Europe’s welfare states, long the envy of the world, now face an existential challenge. The financing models that sustained generous social safety nets throughout the post-war era are buckling under modern pressures.
A fundamental reinvention is needed, according to researchers from the EU-funded Project WeLaR, who have highlighted these concerns in a recent policy brief.
The continent’s current predicament stems from a growing misalignment. “We’re seeing a clear mismatch between how Europe funds its welfare state and the economic realities it faces,” says Laurène Thil, one of the authors and a senior researcher at HIVA-KU Leuven.
“Without major reforms, public finances will fall short of what’s needed to protect people and respond to long-term risks.”
Eroding fiscal foundations
At issue is the competitive downward spiral in corporate taxation. As member states vie to attract mobile multinationals with ever-lower tax rates, they simultaneously erode the fiscal foundations upon which their welfare systems depend.
Brussels, which has historically struggled to coordinate tax policy across the bloc, must now develop stronger mechanisms to harmonise rules and enforce minimum corporate tax rates.
Climate change presents perhaps the most pressing reinvention imperative. Despite ambitious green commitments, European governments continue channeling billions into fossil fuel subsidies—a policy contradiction that undermines climate goals while depleting public treasuries.
Eliminating these subsidies and implementing proper carbon pricing could unlock an estimated 2.4 trillion US dollars in global revenues while cutting emissions by nearly a third. The proceeds could fund everything from renewable infrastructure to easing the transition for vulnerable households.
Demographics add further urgency to Europe’s reinvention necessity. The continent’s birth rates have plummeted while longevity increases, creating an unsustainable equation for pay-as-you-go pension systems designed for very different population structures. Without substantial restructuring, these systems face inevitable strain as fewer workers support more retirees.
Digitalisation creates both challenges and opportunities. Traditional tax frameworks designed for tangible goods and services struggle when confronted with automated production and borderless digital business models. The researchers suggest taxing digital services, financial transactions and automation technologies to ensure tech-driven sectors contribute their fair share to social protection systems.

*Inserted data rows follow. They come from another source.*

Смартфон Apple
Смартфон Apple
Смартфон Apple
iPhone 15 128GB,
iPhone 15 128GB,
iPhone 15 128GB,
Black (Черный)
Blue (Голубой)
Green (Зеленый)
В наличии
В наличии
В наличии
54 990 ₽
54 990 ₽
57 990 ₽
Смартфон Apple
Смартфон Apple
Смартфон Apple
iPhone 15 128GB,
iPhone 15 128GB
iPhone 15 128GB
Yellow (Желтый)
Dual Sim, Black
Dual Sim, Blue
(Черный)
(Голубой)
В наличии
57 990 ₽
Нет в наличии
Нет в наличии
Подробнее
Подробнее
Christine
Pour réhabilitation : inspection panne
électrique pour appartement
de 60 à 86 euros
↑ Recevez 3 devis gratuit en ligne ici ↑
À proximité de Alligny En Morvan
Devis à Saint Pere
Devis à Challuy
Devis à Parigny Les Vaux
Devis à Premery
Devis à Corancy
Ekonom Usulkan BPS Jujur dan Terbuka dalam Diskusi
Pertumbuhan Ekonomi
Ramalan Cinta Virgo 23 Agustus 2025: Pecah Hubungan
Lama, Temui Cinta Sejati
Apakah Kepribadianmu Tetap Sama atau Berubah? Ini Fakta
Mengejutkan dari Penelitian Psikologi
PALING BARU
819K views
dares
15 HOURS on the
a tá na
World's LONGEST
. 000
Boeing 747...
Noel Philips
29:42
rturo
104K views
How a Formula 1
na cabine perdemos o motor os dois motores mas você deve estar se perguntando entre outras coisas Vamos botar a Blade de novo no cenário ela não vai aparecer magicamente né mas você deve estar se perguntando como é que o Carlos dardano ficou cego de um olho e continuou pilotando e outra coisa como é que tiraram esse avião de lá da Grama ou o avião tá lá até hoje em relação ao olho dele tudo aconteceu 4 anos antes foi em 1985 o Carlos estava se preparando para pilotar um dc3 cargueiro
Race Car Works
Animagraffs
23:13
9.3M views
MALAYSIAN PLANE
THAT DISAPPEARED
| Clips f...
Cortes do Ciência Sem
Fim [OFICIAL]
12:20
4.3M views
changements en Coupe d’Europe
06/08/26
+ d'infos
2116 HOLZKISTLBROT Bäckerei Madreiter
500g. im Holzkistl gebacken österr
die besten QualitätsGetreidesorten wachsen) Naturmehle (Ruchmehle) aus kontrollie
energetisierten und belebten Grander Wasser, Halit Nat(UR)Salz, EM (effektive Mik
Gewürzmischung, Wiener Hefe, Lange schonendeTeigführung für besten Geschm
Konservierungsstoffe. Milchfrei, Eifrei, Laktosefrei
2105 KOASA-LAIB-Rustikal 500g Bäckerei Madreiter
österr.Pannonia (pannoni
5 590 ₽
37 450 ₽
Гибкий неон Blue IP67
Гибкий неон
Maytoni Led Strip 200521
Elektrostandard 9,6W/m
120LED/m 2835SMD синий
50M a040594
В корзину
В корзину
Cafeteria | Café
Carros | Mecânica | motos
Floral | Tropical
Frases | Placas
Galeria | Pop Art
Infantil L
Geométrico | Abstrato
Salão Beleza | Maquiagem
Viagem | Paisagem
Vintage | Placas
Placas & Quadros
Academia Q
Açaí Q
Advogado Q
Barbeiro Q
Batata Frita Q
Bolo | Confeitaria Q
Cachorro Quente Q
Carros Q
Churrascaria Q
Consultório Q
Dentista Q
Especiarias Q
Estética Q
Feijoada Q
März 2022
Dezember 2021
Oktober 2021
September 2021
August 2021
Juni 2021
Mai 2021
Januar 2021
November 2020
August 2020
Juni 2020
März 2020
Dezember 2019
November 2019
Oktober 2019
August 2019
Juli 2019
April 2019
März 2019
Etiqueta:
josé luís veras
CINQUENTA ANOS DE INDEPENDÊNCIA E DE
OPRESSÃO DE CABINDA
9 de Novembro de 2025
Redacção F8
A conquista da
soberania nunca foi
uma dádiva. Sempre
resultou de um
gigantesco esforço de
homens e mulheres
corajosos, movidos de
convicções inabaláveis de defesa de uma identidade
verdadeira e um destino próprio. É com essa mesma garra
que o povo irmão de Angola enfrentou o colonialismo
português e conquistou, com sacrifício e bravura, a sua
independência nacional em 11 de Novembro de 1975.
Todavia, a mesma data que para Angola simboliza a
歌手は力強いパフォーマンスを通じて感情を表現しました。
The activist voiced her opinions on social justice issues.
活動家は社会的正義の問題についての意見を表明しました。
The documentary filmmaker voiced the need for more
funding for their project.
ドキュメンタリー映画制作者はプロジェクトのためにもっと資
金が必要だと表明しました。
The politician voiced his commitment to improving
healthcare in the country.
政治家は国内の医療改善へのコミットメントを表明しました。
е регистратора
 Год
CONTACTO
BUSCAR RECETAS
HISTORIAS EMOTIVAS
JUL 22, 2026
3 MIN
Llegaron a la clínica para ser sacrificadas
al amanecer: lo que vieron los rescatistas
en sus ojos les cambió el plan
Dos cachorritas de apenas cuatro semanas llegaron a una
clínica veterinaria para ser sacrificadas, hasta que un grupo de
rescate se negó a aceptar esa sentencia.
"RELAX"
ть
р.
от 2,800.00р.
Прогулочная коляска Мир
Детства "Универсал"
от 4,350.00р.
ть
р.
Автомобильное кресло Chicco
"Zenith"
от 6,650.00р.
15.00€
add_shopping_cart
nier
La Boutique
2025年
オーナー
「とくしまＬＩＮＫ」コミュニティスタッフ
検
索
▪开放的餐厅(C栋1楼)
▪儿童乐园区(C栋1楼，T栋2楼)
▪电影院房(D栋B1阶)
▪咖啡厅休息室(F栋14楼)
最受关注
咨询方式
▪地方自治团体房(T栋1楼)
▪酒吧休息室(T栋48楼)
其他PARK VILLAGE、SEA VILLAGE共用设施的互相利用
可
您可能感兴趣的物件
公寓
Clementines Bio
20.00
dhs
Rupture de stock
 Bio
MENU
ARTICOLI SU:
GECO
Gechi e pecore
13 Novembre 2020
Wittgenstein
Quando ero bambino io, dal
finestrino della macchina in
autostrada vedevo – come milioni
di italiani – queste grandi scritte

“Tackling the fiscal sustainability of welfare systems is not just about balancing budgets – it’s about preparing for the future,” says Sebastian Rausch, one of the authors and researcher at the ZEW Leibniz Centre for European Economic Research. “If we act now to modernise how we fund welfare, we can build a fairer, greener, and more resilient Europe.”
A comprehensive reinvention
The researchers’ recommendations amount to a comprehensive reinvention of how Europeans approach welfare funding. Beyond the traditional labour-based contributions, they advocate diversifying revenue sources to include property, wealth and environmental taxes. This reimagining recognises welfare not as a cost to be minimised but as a long-term investment in societal resilience.
Without such reinvention, Europe risks watching its celebrated welfare model deteriorate under the combined pressure of global tax competition, climate change, population ageing and digital disruption.
Those countries that embrace reform most decisively may well become templates for welfare systems fit for an uncertain future.